#### [EXTRACT TO READ]
□ □ □ □ □

Contributions are welcome and are greatly appreciated! Every little bit helps, and credit will always be given.
Table of Contents generated with DocToc
- Types of Contributions
- Documentation
- Development environments
- Pylint checks
- Pre-commit hooks
- Pull Request Guidelines
- Testing on Travis CI
- Changing the Metadata Database
- Setting up the node / npm javascript environment
Report bugs through Apache Jira
Please report relevant information and preferably code that exhibits the problem.
Look through the Jira issues for bugs. Anything is open to whoever wants to implement it.
Look through the Apache Jira for features. Any unassigned "Improvement" issue is open to whoever wants to implement it.
We've created the operators, hooks, macros and executors we needed, but we made sure that this part of Airflow is extensible. New operators, hooks, macros and executors are very welcomed!
Airflow could always use better documentation,
whether as part of the official Airflow docs,
in docstrings, docs/*.rst
or even on the web as blog posts or
articles.
The best way to send feedback is to open an issue on Apache Jira
If you are proposing a feature:
- Explain in detail how it would work.
- Keep the scope as narrow as possible, to make it easier to implement.
- Remember that this is a volunteer-driven project, and that contributions are welcome :)
The latest API documentation is usually available
here. To generate a local version,
you need to have set up an Airflow development environment (see below). Also
install the doc
extra.
pip install -e '.[doc]'
Generate and serve the documentation by running:
cd docs
./build.sh
./start_doc_server.sh
There are two development environments you can use to develop Apache Airflow:
The first is Local virtualenv development environment that can be used to use your IDE and to run basic unit tests.
All details about using and running local virtualenv enviroment for Airflow can be found in LOCAL_VIRTUALENV.rst
It is STRONGLY encouraged to also install and use Pre commit hooks for your local development environment. Pre-commit hooks can speed up your development cycle a lot.
Advantage of local installation is that you have packages installed locally. You do not have to enter Docker/container environment and you can easily debug the code locally. You can also have access to python virtualenv that contains the necessary requirements and use it in your local IDE - this aids autocompletion, and run tests directly from within the IDE.
The disadvantage is that you have to maintain your dependencies and local environment consistent with other development environments that you have on your local machine.
Another disadvantage is that you cannot run tests that require external components - mysql, postgres database, hadoop, mongo, cassandra, redis etc.. The tests in Airflow are a mixture of unit and integration tests and some of them require those components to be setup. Only real unit tests can be run by default in local environment.
If you want to run integration tests, you can technically configure and install the dependencies on your own, but it is usually complex and it's better to use Breeze development environment instead.
Yet another disadvantage of using local virtualenv is that it is very difficult to make sure that your local environment is consistent with other developer's environments. This can often lead to "works for me" syndrome. The Breeze development environment provides reproducible environment that is consistent with other developers.
All details about using and running Airflow Breeze can be found in BREEZE.rst
Using Breeze locally is easy. It's called Airflow Breeze as in "It's a Breeze to develop Airflow"

□ □ □ □ □

#### [GIVEN DATA]
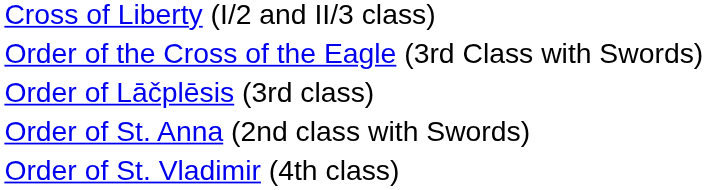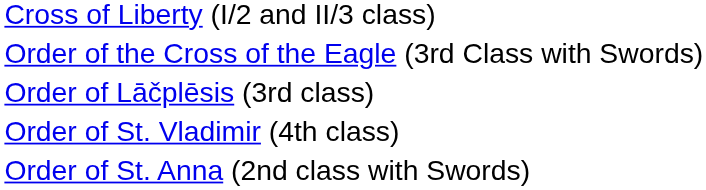rows swapped: Order of St. Vladimir (4th class) <-> Order of St. Anna (2nd class with Swords)
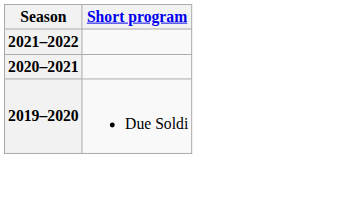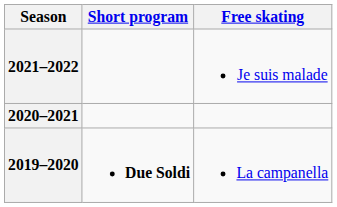+ column: Free skating | Je suis malade | La campanella
2019–2020 | Short program: normal -> bold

□ □ □ □ □

#### [REQUIREMENT A]
In the Airflow contributing guide, which file holds all the details about using and running Airflow Breeze?
#### [REQUIREMENT B]
Translate this sentence from the Airflow contributing guide into Spanish: "Pre-commit hooks can speed up your development cycle a lot."
#### [REQUIREMENT C]
Pick up the Airflow contributing guide after its last sentence and write the paragraph that comes next.

#### [TASK RESPONSE A]
BREEZE.rst

#### [TASK RESPONSE B]
Los hooks de pre-commit pueden acelerar mucho tu ciclo de desarrollo.

#### [TASK RESPONSE C]
The advantage of the Airflow Breeze environment is that it is a full environment including external components - mysql database, hadoop, mongo, cassandra, redis etc. Some of the tests in Airflow require those external components. The Breeze environment provides preconfigured docker compose environment with all those services are running and can be used by tests automatically.
Another advantage is that the Airflow Breeze environment is pretty much the same as used in Travis CI automated builds, and if the tests run in your local environment they will most likely work in CI as well.
The disadvantage of Airflow Breeze is that it is fairly complex and requires time to setup. However it is all automated and easy to setup. Another disadvantage is that it takes a lot of space in your local Docker cache. There is a separate environment for different python versions and airflow versions and each of the images take around 3GB in total. Building and preparing the environment by default uses pre-built images from DockerHub (requires time to download and extract those GB of images) and less than 10 minutes per python version to build.
The environment for Breeze runs in the background taking precious resources - disk space and CPU. You
can stop the environment manually after you use it or even use bare
environment to decrease resource
usage.
Note that the CI images are not supposed to be used in production environments. They are optimised for repeatability of tests, maintainability and speed of building rather than production performance. The production images are not yet available (but they will be).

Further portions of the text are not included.